At stake was a chance to get back in the series, and they did that with rebounding and by controlling Derrick Rose, who had 21 points on 7-of-23 shooting (30 percent).

"We just try as a team to make it tough on him," Wade said of Rose. "He's just a phenomenal basketball player and you're not going to stop him on the basketball court.

"You just have to make him work hard for what he gets."

As good as Miami played defensively -- the Bulls shot 34 percent -- the Bulls were still in the game with four minutes left, but they scored only 2 points in the final seven minutes.

"If anything, they closed down the lane on us," Rose said. "But that's not why we lost. I think we lost because of our intensity on defense.

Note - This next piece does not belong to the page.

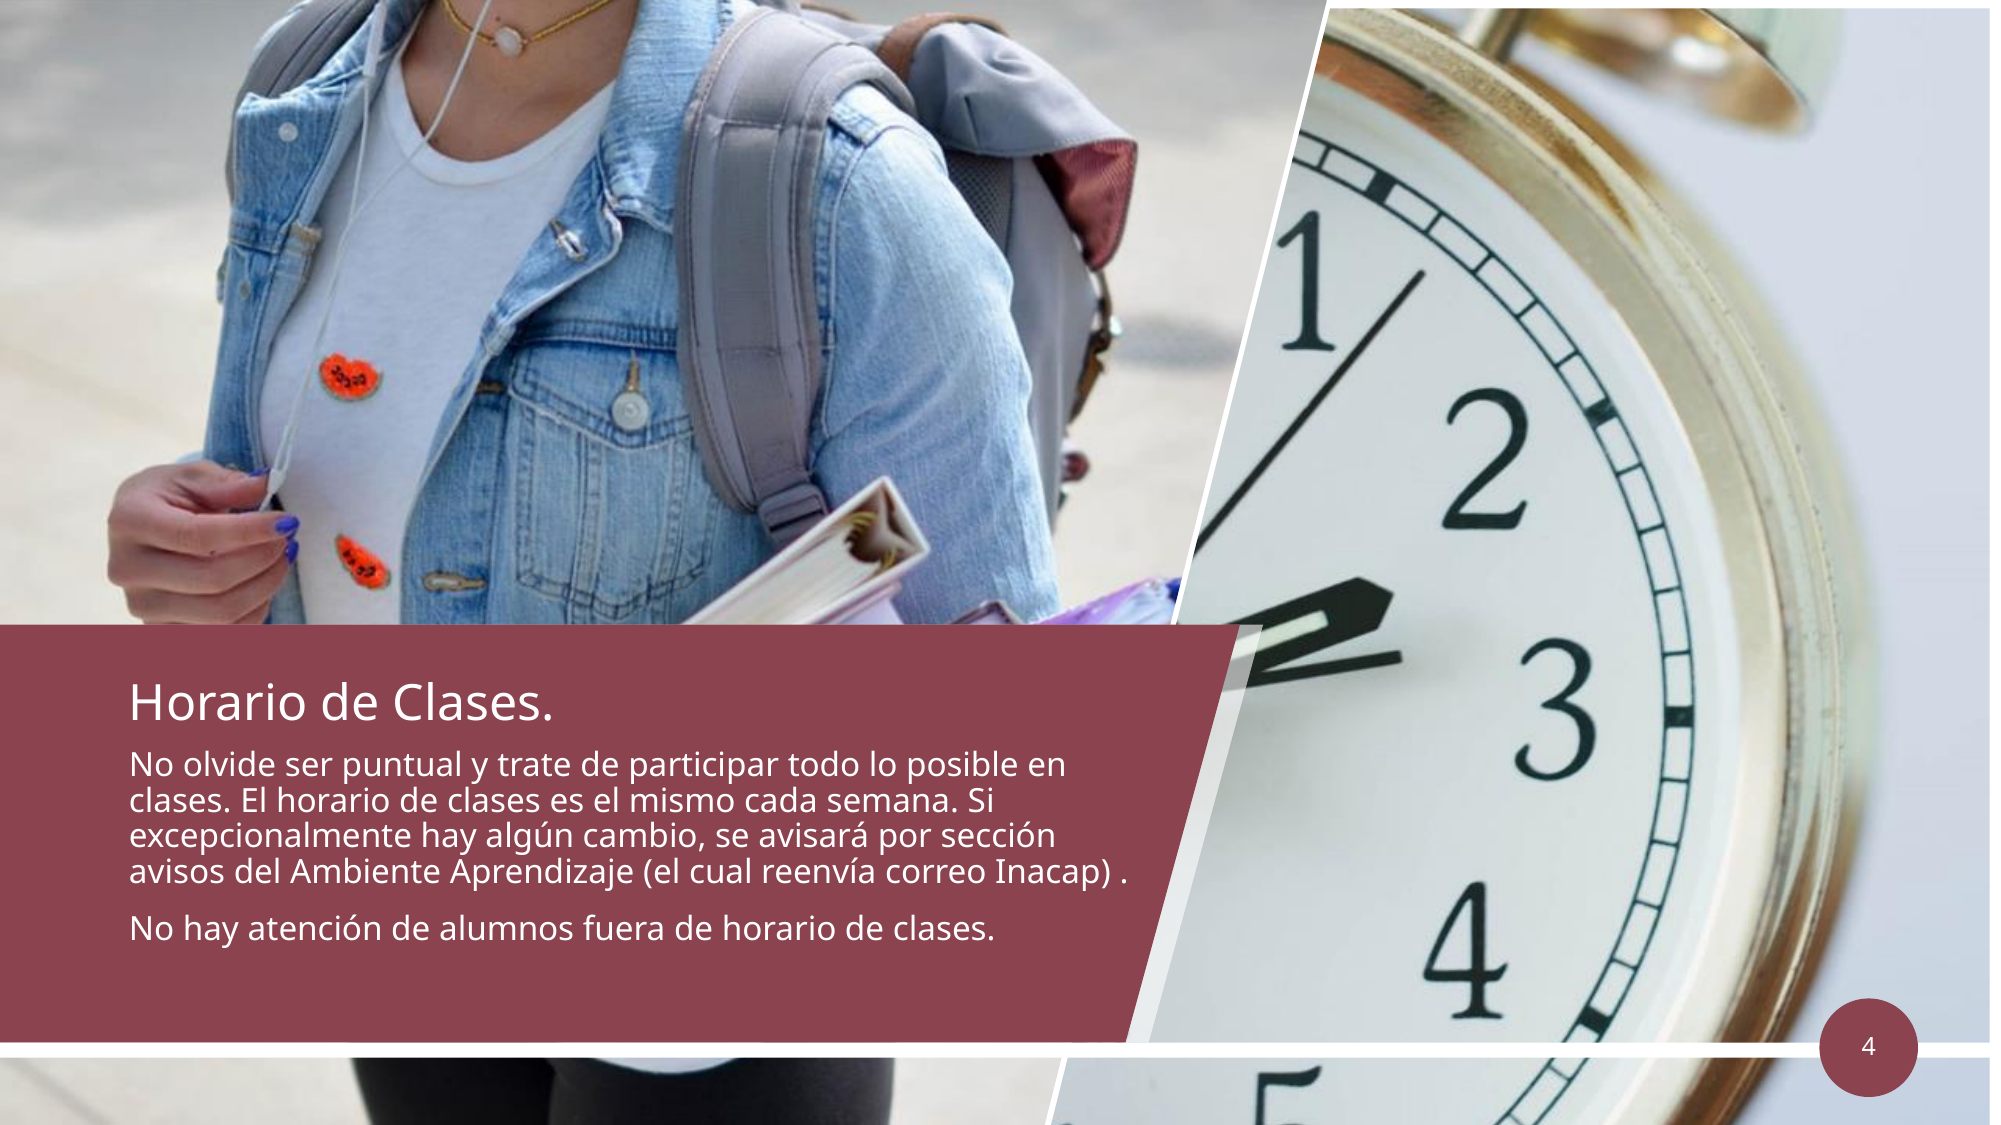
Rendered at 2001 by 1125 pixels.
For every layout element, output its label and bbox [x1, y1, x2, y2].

picture [0, 0, 1990, 1125]
text_box [0, 624, 1264, 1043]
text_box [1990, 1042, 2000, 1059]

"We made it too easy on them, and they have too many great players for us to let them do that."

So now the series heads to Miami with the Bulls having given up their homecourt advantage.

It's the nature of the playoff series that there's a tendency to overreact to each and every game.

After Game 1, Bulls fans thought this would be easy.

After Game 2, there will be panic in the streets.

But the reality is now both teams can settle in for what figures to be a very long series.

"Now, it starts," James said. "It's just the beginning. It's going to be long and it's going to be fun. I'm glad to be a part of it."

That's a decision the Bulls could have done without.